Print

Chocolate Cinnamon Crunch Knots

Close-up of sliced chocolate cinnamon crunch knots showing the swirl filling and crunchy topping.

5 Stars 4 Stars 3 Stars 2 Stars 1 Star

No reviews

Make these soft, pull-apart chocolate cinnamon crunch knots using a simple yeast dough. They feature a rich chocolate swirl and a crunchy cinnamon streusel topping, perfect for breakfast or dessert.

Ingredients

Scale
  • 1 cup warm milk (105-115°F)
  • 2 1/4 teaspoons active dry yeast
  • 1/4 cup granulated sugar plus 1 teaspoon for yeast
  • 1 large egg
  • 1/4 cup unsalted butter, melted
  • 3 cups all-purpose flour, plus more for dusting
  • 1/2 teaspoon salt
  • 1/2 cup unsalted butter, softened (for filling)
  • 1/2 cup packed light brown sugar (for filling)
  • 2 tablespoons unsweetened cocoa powder
  • 1 tablespoon ground cinnamon (for filling)
  • 1/2 cup granulated sugar (for topping)
  • 1/4 cup all-purpose flour (for topping)
  • 2 teaspoons ground cinnamon (for topping)
  • 1/4 cup cold unsalted butter, cut into small pieces (for topping)
  • 1/2 cup powdered sugar (for glaze)
  • 2 tablespoons milk (for glaze)

Instructions

  1. Activate the yeast: In a large bowl, combine the warm milk, 1 teaspoon of sugar, and the yeast. Let stand for 5 to 10 minutes until foamy.
  2. Add the remaining 1/4 cup sugar, egg, melted butter, flour, and salt to the yeast mixture. Mix until a soft dough forms.
  3. Knead the dough on a lightly floured surface for 5 to 7 minutes until smooth and elastic.

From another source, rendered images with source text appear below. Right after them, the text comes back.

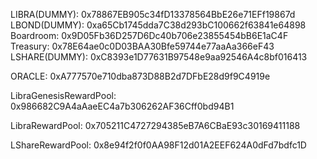 
LIBRA(DUMMY): 0x78867EB905c34fD13378564BbE26e71EFf19867d
LBOND(DUMMY): 0xa65Cb1745dda7C38d293bC100662f63841e64898
Boardroom: 0x9D05Fb36D257D6Dc40b706e23855454bB6E1aC4F
Treasury: 0x78E64ae0c0D03BAA30Bfe59744e77aaAa366eF43
LSHARE(DUMMY): 0xC8393e1D77631B97548e9aa92546A4c8bf016413

ORACLE: 0xA777570e710dba873D88B2d7DFbE28d9f9C4919e

LibraGenesisRewardPool:  0x986682C9A4aAaeEC4a7b306262AF36Cff0bd94B1


LibraRewardPool: 0x705211C4727294385eB7A6CBaE93c30169411188

LShareRewardPool: 0x8e94f2f0f0AA98F12d01A2EEF624A0dFd7bdfc1D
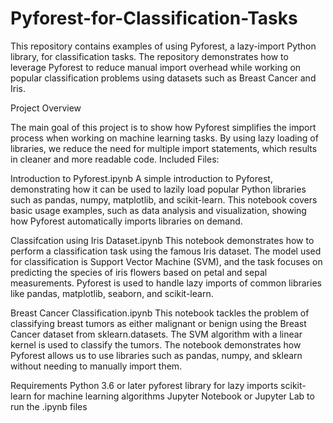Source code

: # Pyforest-for-Classification-Tasks
This repository contains examples of using Pyforest, a lazy-import Python library, for classification tasks. The repository demonstrates how to leverage Pyforest to reduce manual import overhead while working on popular classification problems using datasets such as Breast Cancer and Iris.

Project Overview

The main goal of this project is to show how Pyforest simplifies the import process when working on machine learning tasks. By using lazy loading of libraries, we reduce the need for multiple import statements, which results in cleaner and more readable code.
Included Files:

Introduction to Pyforest.ipynb
A simple introduction to Pyforest, demonstrating how it can be used to lazily load popular Python libraries such as pandas, numpy, matplotlib, and scikit-learn.
This notebook covers basic usage examples, such as data analysis and visualization, showing how Pyforest automatically imports libraries on demand.

Classifcation using Iris Dataset.ipynb
This notebook demonstrates how to perform a classification task using the famous Iris dataset.
The model used for classification is Support Vector Machine (SVM), and the task focuses on predicting the species of iris flowers based on petal and sepal measurements.
Pyforest is used to handle lazy imports of common libraries like pandas, matplotlib, seaborn, and scikit-learn.

Breast Cancer Classification.ipynb
This notebook tackles the problem of classifying breast tumors as either malignant or benign using the Breast Cancer dataset from sklearn.datasets.
The SVM algorithm with a linear kernel is used to classify the tumors.
The notebook demonstrates how Pyforest allows us to use libraries such as pandas, numpy, and sklearn without needing to manually import them.

Requirements
Python 3.6 or later
pyforest library for lazy imports
scikit-learn for machine learning algorithms
Jupyter Notebook or Jupyter Lab to run the .ipynb files
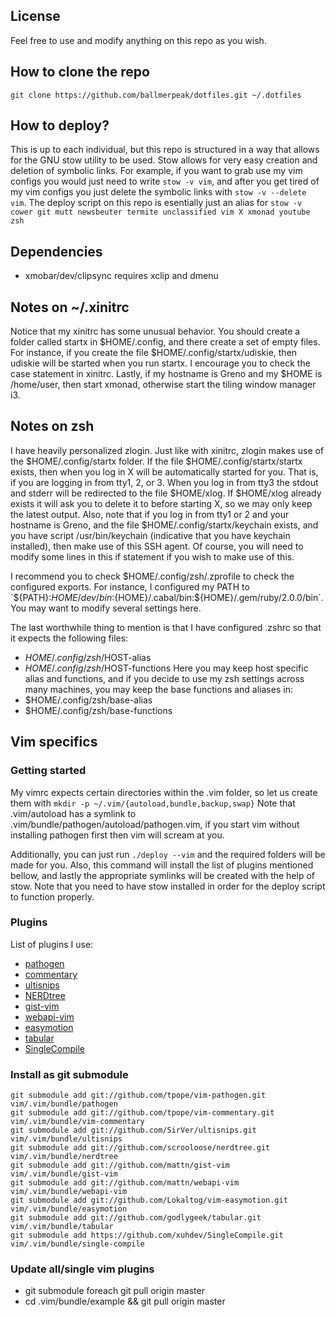 License
-------
Feel free to use and modify anything on this repo as you wish.

How to clone the repo
---------------------
`git clone https://github.com/ballmerpeak/dotfiles.git ~/.dotfiles`

How to deploy?
--------------
This is up to each individual, but this repo is structured in a way that allows for the GNU stow utility to be used. Stow allows for very easy creation and deletion of symbolic links.
For example, if you want to grab use my vim configs you would just need to write `stow -v vim`, and after you get tired of my vim configs you just delete the symbolic links with `stow -v --delete vim`.
The deploy script on this repo is esentially just an alias for `stow -v cower git mutt newsbeuter termite unclassified vim X xmonad youtube zsh`

Dependencies
------------
- xmobar/dev/clipsync requires xclip and dmenu

Notes on ~/.xinitrc
-------------------
Notice that my xinitrc has some unusual behavior. You should create a folder called startx in $HOME/.config, and there create a set of empty files. For instance, if you create the file $HOME/.config/startx/udiskie, then udiskie will be started when you run startx. I encourage you to check the case statement in xinitrc.
Lastly, if my hostname is Greno and my $HOME is /home/user, then start xmonad, otherwise start the tiling window manager i3.


Notes on zsh
-------------
I have heavily personalized zlogin. Just like with xinitrc, zlogin makes use of the $HOME/.config/startx folder. If the file $HOME/.config/startx/startx exists, then when you log in X will be automatically started for you. That is, if you are logging in from tty1, 2, or 3. When you log in from tty3 the stdout and stderr will be redirected to the file $HOME/xlog. If $HOME/xlog already exists it will ask you to delete it to before starting X, so we may only keep the latest output. Also, note that if you log in from tty1 or 2 and your hostname is Greno, and the file $HOME/.config/startx/keychain exists, and you have script /usr/bin/keychain (indicative that you have keychain installed), then make use of this SSH agent. Of course, you will need to modify some lines in this if statement if you wish to make use of this.

I recommend you to check $HOME/.config/zsh/.zprofile to check the configured exports. For instance, I configured my PATH to `${PATH}:${HOME}/dev/bin:${HOME}/.cabal/bin:${HOME}/.gem/ruby/2.0.0/bin`. You may want to modify several settings here.

The last worthwhile thing to mention is that I have configured .zshrc so that it expects the following files:
- $HOME/.config/zsh/$HOST-alias
- $HOME/.config/zsh/$HOST-functions
Here you may keep host specific alias and functions, and if you decide to use my zsh settings across many machines, you may keep the base functions and aliases in:
- $HOME/.config/zsh/base-alias
- $HOME/.config/zsh/base-functions


Vim specifics
-------------

### Getting started
My vimrc expects certain directories within the .vim folder, so let us create them with `mkdir -p ~/.vim/{autoload,bundle,backup,swap}`
Note that .vim/autoload has a symlink to .vim/bundle/pathogen/autoload/pathogen.vim, if you start vim without installing pathogen first then vim will scream at you.

Additionally, you can just run `./deploy --vim` and the required folders will be made for you. Also, this command will install the list of plugins mentioned bellow, and lastly
the appropriate symlinks will be created with the help of stow. Note that you need to have stow installed in order for the deploy script to function properly.

### Plugins
List of plugins I use:
- [pathogen](https://github.com/tpope/vim-pathogen)
- [commentary](https://github.com/tpope/vim-commentary)
- [ultisnips](https://github.com/SirVer/ultisnips)
- [NERDtree](https://github.com/vim-scripts/The-NERD-tree)
- [gist-vim](https://github.com/mattn/gist-vim)
- [webapi-vim](https://github.com/mattn/webapi-vim)
- [easymotion](https://github.com/Lokaltog/vim-easymotion)
- [tabular](https://github.com/godlygeek/tabular.git)
- [SingleCompile](https://github.com/xuhdev/SingleCompile)

### Install as git submodule
```
git submodule add git://github.com/tpope/vim-pathogen.git vim/.vim/bundle/pathogen
git submodule add git://github.com/tpope/vim-commentary.git vim/.vim/bundle/vim-commentary
git submodule add git://github.com/SirVer/ultisnips.git vim/.vim/bundle/ultisnips
git submodule add git://github.com/scrooloose/nerdtree.git vim/.vim/bundle/nerdtree
git submodule add git://github.com/mattn/gist-vim vim/.vim/bundle/gist-vim
git submodule add git://github.com/mattn/webapi-vim vim/.vim/bundle/webapi-vim
git submodule add git://github.com/Lokaltog/vim-easymotion.git vim/.vim/bundle/easymotion
git submodule add git://github.com/godlygeek/tabular.git vim/.vim/bundle/tabular
git submodule add https://github.com/xuhdev/SingleCompile.git vim/.vim/bundle/single-compile
```

### Update all/single vim plugins
- git submodule foreach git pull origin master
- cd .vim/bundle/example && git pull origin master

Place the dough in a lightly oiled bowl, cover it, and let it rise in a warm place for 1 to 1.5 hours, or until doubled in size.
  4. Prepare the crunch topping: In a small bowl, mix the 1/2 cup sugar, 1/4 cup flour, 2 teaspoons cinnamon, and cold butter pieces. Use your fingers to cut the butter into the dry ingredients until the mixture resembles coarse crumbs. Set aside.
  5. Prepare the chocolate filling: In another small bowl, mix the softened butter, brown sugar, cocoa powder, and 1 tablespoon of cinnamon until well combined.
  6. Punch down the risen dough. Roll it out on a lightly floured surface into a 12×18 inch rectangle.
  7. Spread the chocolate filling evenly over the dough, leaving a 1-inch border on one long edge.
  8. Starting from the long edge opposite the border, roll the dough tightly into a log. Pinch the seam closed.
  9. Cut the log into 12 equal pieces. Take each piece and gently twist it into a knot shape. Place the knots, cut-side up, into a greased 9×13 inch baking dish.
  10. Cover the knots and let them rise again for 30 minutes. Preheat your oven to 375°F (190°C).
  11. Sprinkle the prepared crunch topping evenly over the risen knots.
  12. Bake for 20 to 25 minutes, or until the knots are golden brown and cooked through.
  13. Prepare the glaze: Whisk together the powdered sugar and 2 tablespoons of milk until smooth. Drizzle the glaze over the warm knots immediately after removing them from the oven.

Notes

  • For a quicker rise, place the dough in an oven that has been warmed slightly and then turned off.
  • If you prefer a stronger chocolate flavor, use dark cocoa powder in the filling.
  • These sweet bread knots are best eaten the day they are made.